API Webhook IP whitelist?

Josh_Larsen
Shopify Partner
7 0 0

Hello,

I'm trying to setup a callback server to handle the shopify webhooks I create in my app and need to know the possible list of IP's that Shopify will be calling back from so I can setup some firewall rules. Is that list published anywhere?

Replies 4 (4)
Chris_Saunders
Shopify Staff
Shopify Staff
591 0 52

No.

Validate your webhooks and then it doesn't matter.

Chris | Shopify 
 - Was my reply helpful? Click Like to let me know! 
 - Was your question answered? Mark it as an Accepted Solution
 - To learn more visit the Shopify Help Center or the Shopify Blog

Josh_Larsen
Shopify Partner
7 0 0

So you're telling me that it doesn't matter if I let the entire world into our internal testing web servers? I beg to differ on this point. Usually API callback systems that do calls out to their clients offer a whitelist for security reasons (ie.
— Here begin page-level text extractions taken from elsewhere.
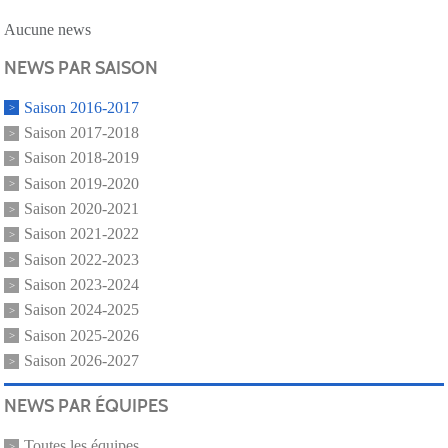
Aucune news
NEWS PAR SAISON
Saison 2016-2017
Saison 2017-2018
Saison 2018-2019
Saison 2019-2020
Saison 2020-2021
Saison 2021-2022
Saison 2022-2023
Saison 2023-2024
Saison 2024-2025
Saison 2025-2026
Saison 2026-2027
NEWS PAR ÉQUIPES
Toutes les équipes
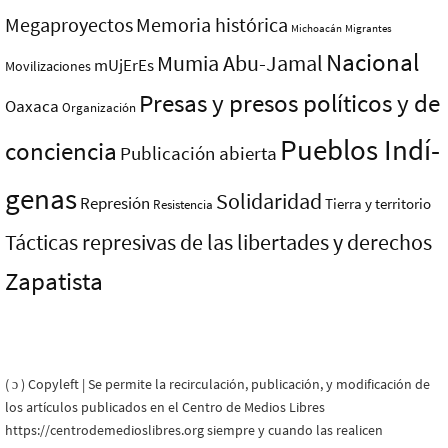
Megaproyectos
Memoria histórica
Michoacán
Migrantes
Nacional
Mumia Abu-Jamal
mUjErEs
Movilizaciones
Presas y presos polí­ticos y de
Oaxaca
Organización
Pueblos Indí­
conciencia
Publicación abierta
genas
Solidaridad
Represión
Tierra y territorio
Resistencia
Tácticas represivas de las libertades y derechos
Zapatista
( ɔ ) Copyleft | Se permite la recirculación, publicación, y modificación de
los artículos publicados en el Centro de Medios Libres
https://centrodemedioslibres.org siempre y cuando las realicen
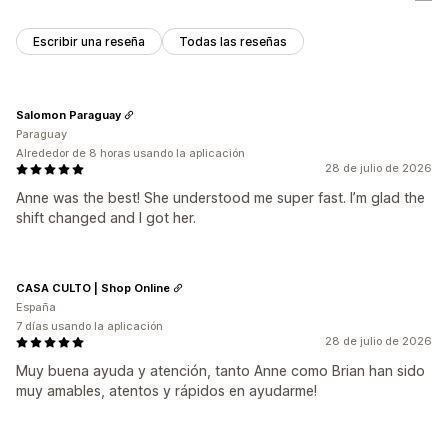
Escribir una reseña
Todas las reseñas
Salomon Paraguay
Paraguay
Alrededor de 8 horas usando la aplicación
28 de julio de 2026
Anne was the best! She understood me super fast. I’m glad the
shift changed and I got her.
CASA CULTO | Shop Online
España
7 días usando la aplicación
28 de julio de 2026
Muy buena ayuda y atención, tanto Anne como Brian han sido
muy amables, atentos y rápidos en ayudarme!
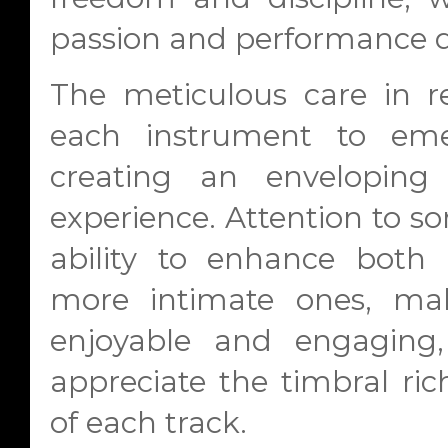
passion and performance q
The meticulous care in r
each instrument to emer
creating an enveloping
experience. Attention to so
ability to enhance bot
more intimate ones, m
enjoyable and engaging, 
appreciate the timbral r
of each track.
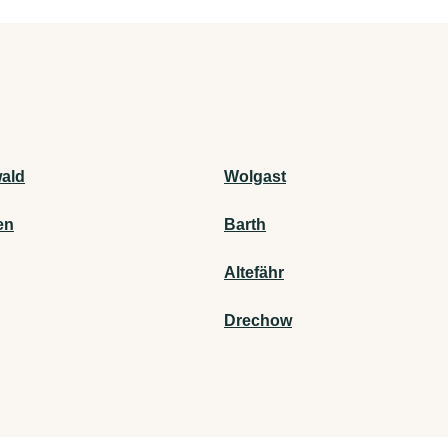
wald
Wolgast
en
Barth
Altefähr
Drechow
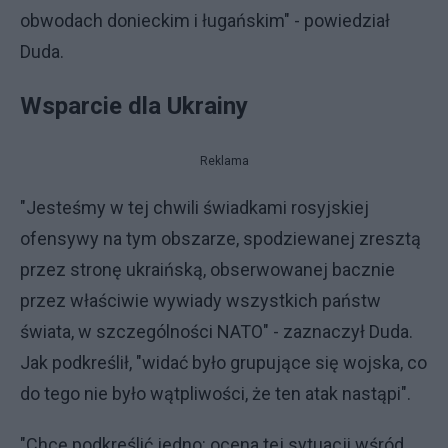
obwodach donieckim i ługańskim" - powiedział
Duda.
Wsparcie dla Ukrainy
Reklama
"Jesteśmy w tej chwili świadkami rosyjskiej
ofensywy na tym obszarze, spodziewanej zresztą
przez stronę ukraińską, obserwowanej bacznie
przez właściwie wywiady wszystkich państw
świata, w szczególności NATO" - zaznaczył Duda.
Jak podkreślił, "widać było grupujące się wojska, co
do tego nie było wątpliwości, że ten atak nastąpi".
"Chcę podkreślić jedno: ocena tej sytuacji wśród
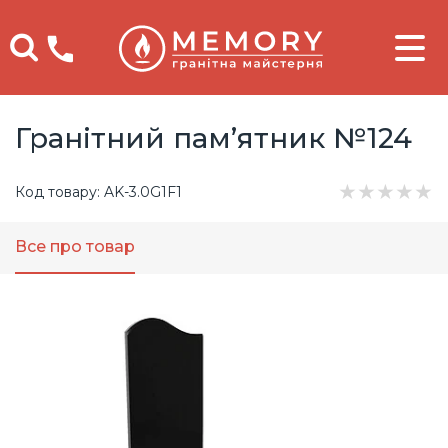
Телефоны
Гранітний пам’ятник №124
★
★
★
★
★
Код товару: AK-3.0G1F1
Все про товар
Salesforce, Zuora, etc). The whitelist is not about authorizing or authenticating the call, it's about not having to expose our web port to just anyone in order to received a callback from a specific company.

Chris_Saunders
Shopify Staff
Shopify Staff
591 0 52

We don't guarantee what IPs webhooks will come from, no.  The current IP(s) aren't likely to be changed soon / often, but we don't recommend locking to those IPs and we don't currently support doing that, nor do we provide notice if they change.

Chris | Shopify 
 - Was my reply helpful? Click Like to let me know! 
 - Was your question answered? Mark it as an Accepted Solution
 - To learn more visit the Shopify Help Center or the Shopify Blog

Josh_Larsen
Shopify Partner
7 0 0

Thanks for the info Chris. While not ideal, we will make adjustments to compensate.